During oral arguments in February, Justice Sonia Sotomayor expressed her concern that DNA swabs could eventually be conduced in schools and workplaces if the court upholds the police procedure.
“Why don’t we do this for anybody who comes in for a driver’s license?” she asked.
But President Barack Obama has made comments in which he appears to favor DNA sampling of arrestees. In January 2012, the president signed the Katie Sephich Enhanced DNA Collection Act, which provides states with federal funding for police to conduct cheek swabs.
“It’s the right thing to do,” Obama said in a 2010 appearance on America’s Most Wanted, referring to the procedure of taking DNA from arrestees. “This is where the national registry becomes so important.”
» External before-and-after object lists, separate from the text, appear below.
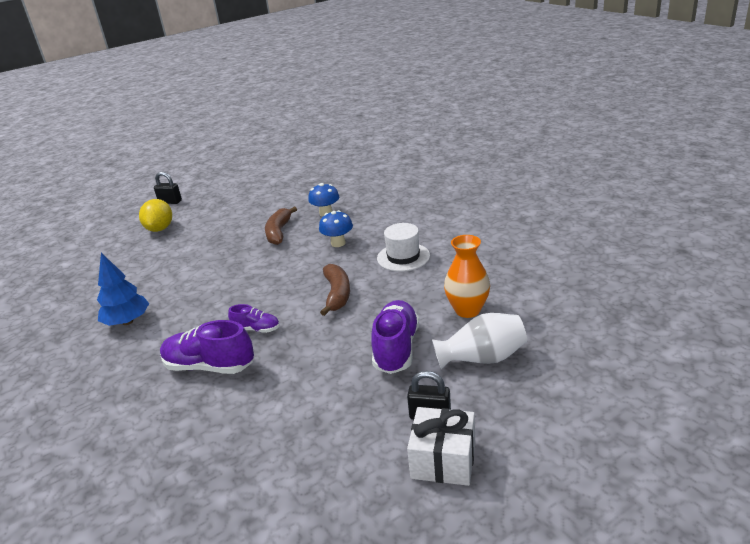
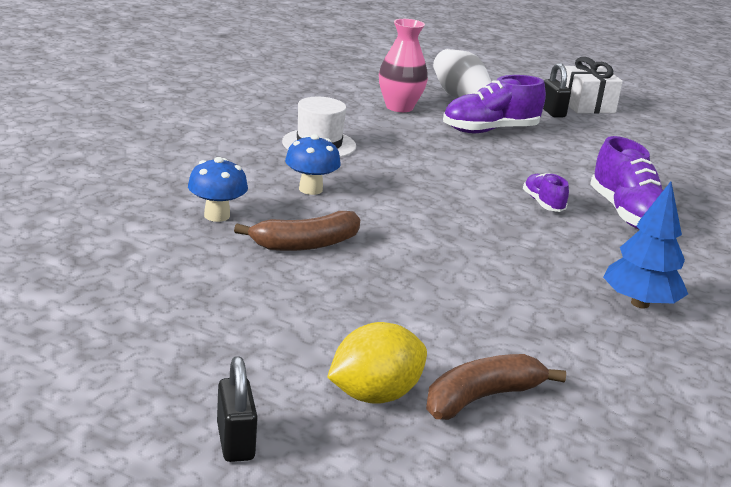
camera: 125 degrees left, 5 degrees down
(337, 294) = (432, 170): brown banana -> brown banana (481, 398)
(467, 310) = (399, 107): orange vase -> pink vase

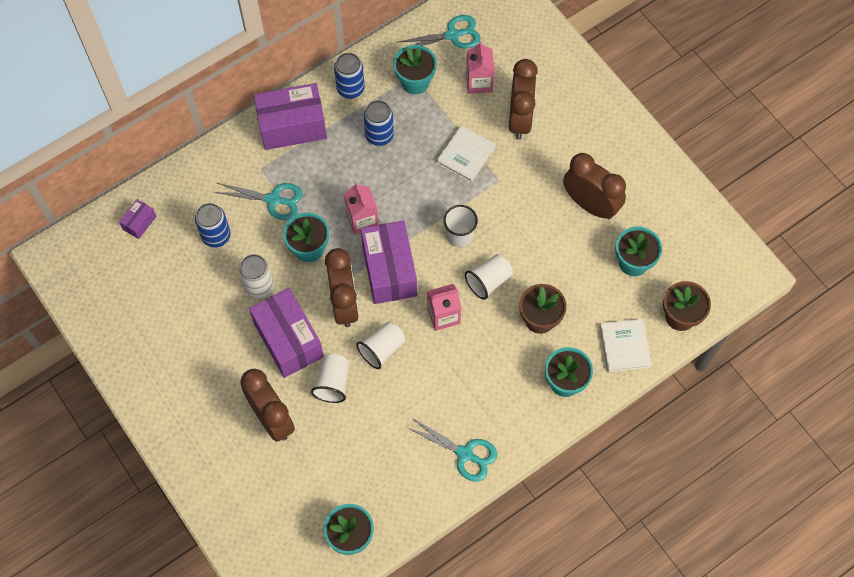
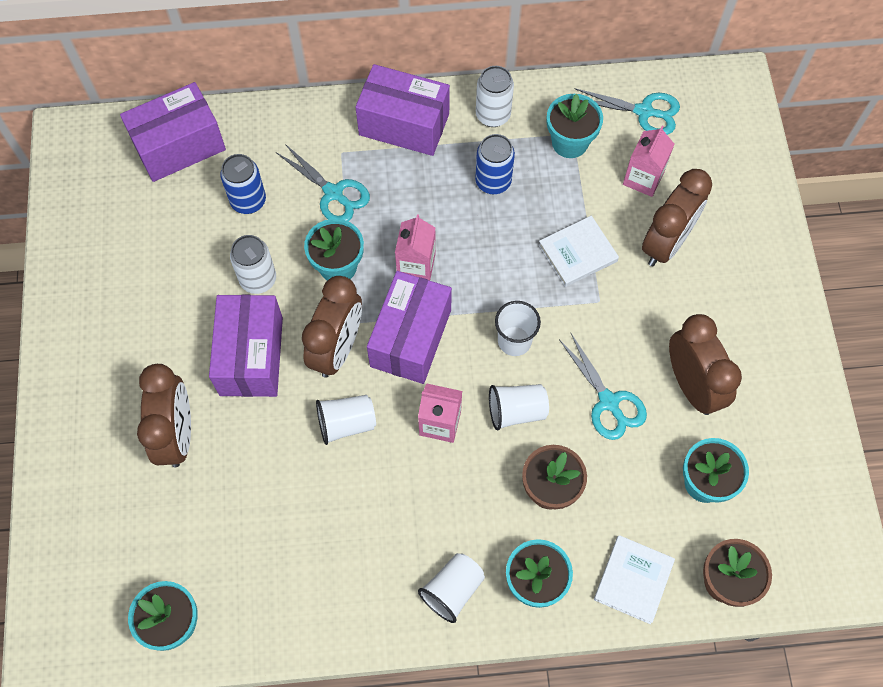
camera: 30 degrees right, 0 degrees up
(139, 223) = (179, 146): purple box -> purple box, size x2.16
(333, 383) = (268, 431): white cup -> white cup (452, 590)
(350, 89) = (493, 115): blue can -> white can
(465, 454) = (364, 601): turquoise scissors -> turquoise scissors (608, 402)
The DNA sampling case landed on the Supreme Court’s desk this year after 26-year-old Alonzo King, a Maryland resident, was arrested for second-degree assault in 2009. Police took a DNA sample from his cheek and matched it to an unsolved rape from six years earlier. As a result, King was convicted of both the 2009 assault and the 2003 rape and was sentenced to life in prison. The rape conviction was later overturned after the Maryland Court of Appeals ruled that the DNA sampling was considered an unreasonable search. The state then brought the case to the Supreme Court, which on Monday upheld the police procedure.
But the procedure remains controversial, and Scalia warned that the decision will lead to dire consequences.
“Make no mistake about it,” Scalia wrote. “As an entirely predictable consequence of today’s decision your DNA can be taken and entered into a national DNA database if you are ever arrested, rightly or wrongly, and for whatever reason.”